I probably should have said "after-tax returns" instead of "after-tax income". As others have noted the issue is cash flow, not net worth. Unless you are equating investment portfolio size with net worth in your table I'm not sure that the absolute number in the table has that much meaning. Whether cash flows come from capital gains, interest, RRSP/TFSA withdrawals or dividend income really only makes a difference in how much tax you have to pay on it.

People seem to be looking at the 40-45 age range in your table starting at a net worth of $1.86M. What if the person lives in Vancouver or Toronto and $0.8M-$1.0M of that is the primary residence? What if they also own a vacation property that takes up another $200k-$300k of that $1.86M net worth? Of course, if your table is actually investable assets and not net worth then that is a different story.


----------



## techcrium (Mar 8, 2013)

0xCC said:


> I probably should have said "after-tax returns" instead of "after-tax income". As others have noted the issue is cash flow, not net worth. Unless you are equating investment portfolio size with net worth in your table I'm not sure that the absolute number in the table has that much meaning. Whether cash flows come from capital gains, interest, RRSP/TFSA withdrawals or dividend income really only makes a difference in how much tax you have to pay on it.
> 
> People seem to be looking at the 40-45 age range in your table starting at a net worth of $1.86M. What if the person lives in Vancouver or Toronto and $0.8M-$1.0M of that is the primary residence? What if they also own a vacation property that takes up another $200k-$300k of that $1.86M net worth? Of course, if your table is actually investable assets and not net worth then that is a different story.



ok...so 1.8 million is not enough to quit your day-job for you.

So let's move a few more years then...how about mid 40s with $3million?

Is that enough or still not enough?


----------



## 0xCC (Jan 5, 2012)

When I was in my late 20's-early 30's I came up with a "FU" number that I thought would fairly easily cover a comfortable lifestyle for the rest of my life. I was thinking of it from the perspective of if the money just fell into my lap (i.e. winning the lottery) vs. actually building an investment portfolio. That number was $10M.
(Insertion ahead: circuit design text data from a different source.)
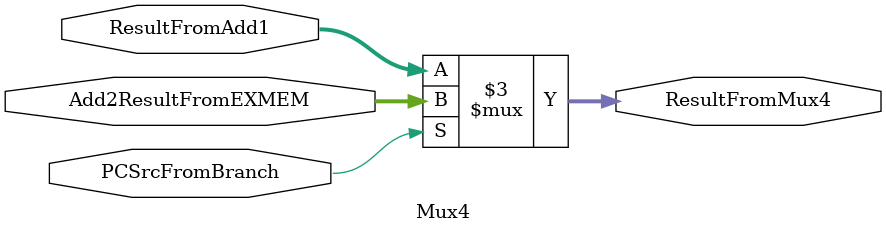
<source format=v>
`timescale 1ns / 1ps


module Mux4(
    input PCSrcFromBranch, 
    input [31:0] ResultFromAdd1,
    input [31:0] Add2ResultFromEXMEM,
    output reg [31:0] ResultFromMux4
    );
    always @ (PCSrcFromBranch or ResultFromAdd1 or Add2ResultFromEXMEM)
    begin
    ResultFromMux4 = (PCSrcFromBranch == 1) ? Add2ResultFromEXMEM : ResultFromAdd1;
    end
endmodule

</source>
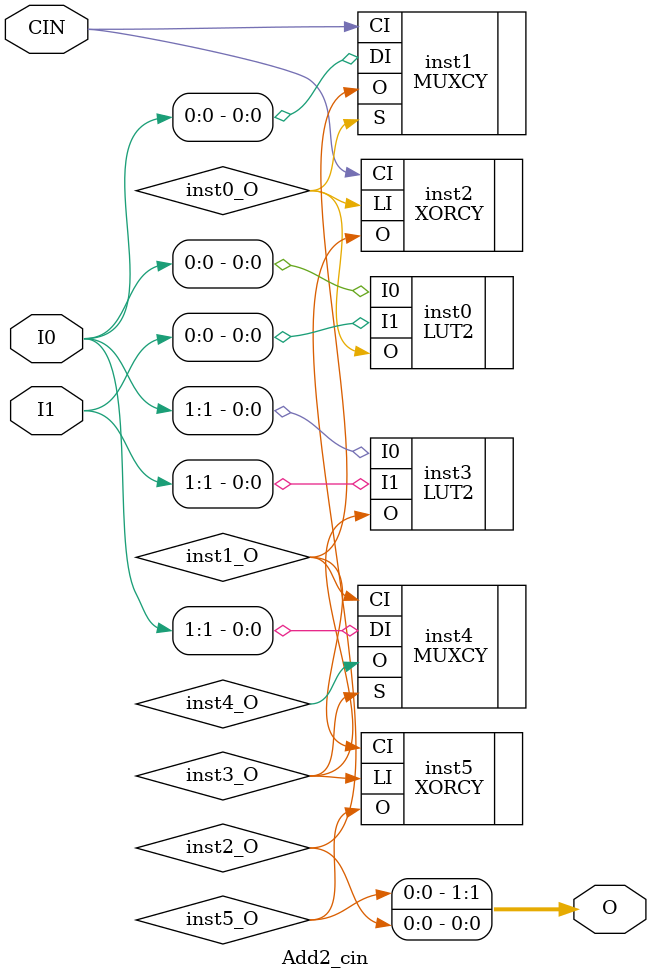
<source format=v>
module Add2_cin (input [1:0] I0, input [1:0] I1, input  CIN, output [1:0] O);
wire  inst0_O;
wire  inst1_O;
wire  inst2_O;
wire  inst3_O;
wire  inst4_O;
wire  inst5_O;
LUT2 #(.INIT(4'h6)) inst0 (.I0(I0[0]), .I1(I1[0]), .O(inst0_O));
MUXCY inst1 (.DI(I0[0]), .CI(CIN), .S(inst0_O), .O(inst1_O));
XORCY inst2 (.LI(inst0_O), .CI(CIN), .O(inst2_O));
LUT2 #(.INIT(4'h6)) inst3 (.I0(I0[1]), .I1(I1[1]), .O(inst3_O));
MUXCY inst4 (.DI(I0[1]), .CI(inst1_O), .S(inst3_O), .O(inst4_O));
XORCY inst5 (.LI(inst3_O), .CI(inst1_O), .O(inst5_O));
assign O = {inst5_O,inst2_O};
endmodule


</source>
Since then (I'm in my early 40's now) I have actually built up an investment portfolio that is almost generating as much annual income as my first full-time job and I have realized though that process that I don't need nearly that much. My net worth is not as high as the $1.8M in your table at 40 and I think I will probably be in a position to have the option of comfortably walking away from my day job by the time I am 45. I don't expect that my net worth will be as high at $1.8M at that time but I don't live in Vancouver or Toronto, my primary residence is less than 25% of my net worth and my annual spending is right around (or maybe 105-15% higher than) the salary at my first full-time job.

So for me personally, assuming that any non-investment real estate was less than 25% of my net worth and assuming that I could get the same yield I am getting on my current investment portfolio I would say that $1.8M would probably be enough for me. If non-investment real estate was 50% or more of my net worth then the $1.8M would not be enough (also assuming that annual real estate costs increase linearly with value).


----------



## Nerd Investor (Nov 3, 2015)

Also depends how much of that net worth is in RRSPs vs Non-reg. 
I too generally think in terms of cashflow, but I've figured to be comfortable taking the early retirement leap I would need to be debt free, with about $2.5M in liquid assets.


----------



## Moneytoo (Mar 26, 2014)

CoitusMaximus said:


> some of these suggestions are laughable. quitting with 1.8 million in mid to late 30's? Maybe if you are single and move to a tropical country with very low cost of living but in canada if you have a family and quit based on your 1.8 million net worth would put a big question mark on your long term future.


Riiiigghhht... and what if you're married and your spouse is making more than enough to cover the living expenses and some luxuries, so you can leave 1.8 million to compound untouched until you actually need the income?


----------



## jetsfan (Mar 20, 2015)

..


----------



## Moneytoo (Mar 26, 2014)

jetsfan said:


> I absolutely would not want to live with the daily resentment of her going to work, and me staying home enjoying retired live. I'd rather be in the office


I think my husband is more ready than me for an early retirement - at the very least he could've bought a boat and spent the summer sailing with his buddies (giving me a right to ***** about it sometimes :biggrin


----------



## Eclectic12 (Oct 20, 2010)

Nerd Investor said:


> Also depends how much of that net worth is in RRSPs vs Non-reg.


What one wants for a lifestyle is going to matter .... but what one has in a TFSA I expect would shift the situation as well.

Say this $1.8M person is one of those who took advantage of the 2009 TFSA rules so that $1M is in the TFSA. Unless one is in a high cost area and/or has a lavish lifestyle ... I'd expect a tax free income of $50K would cover a lot of people's needs. That's before considering whatever the remaining $800K is generating across an RRSP and taxable account.

Cheers


----------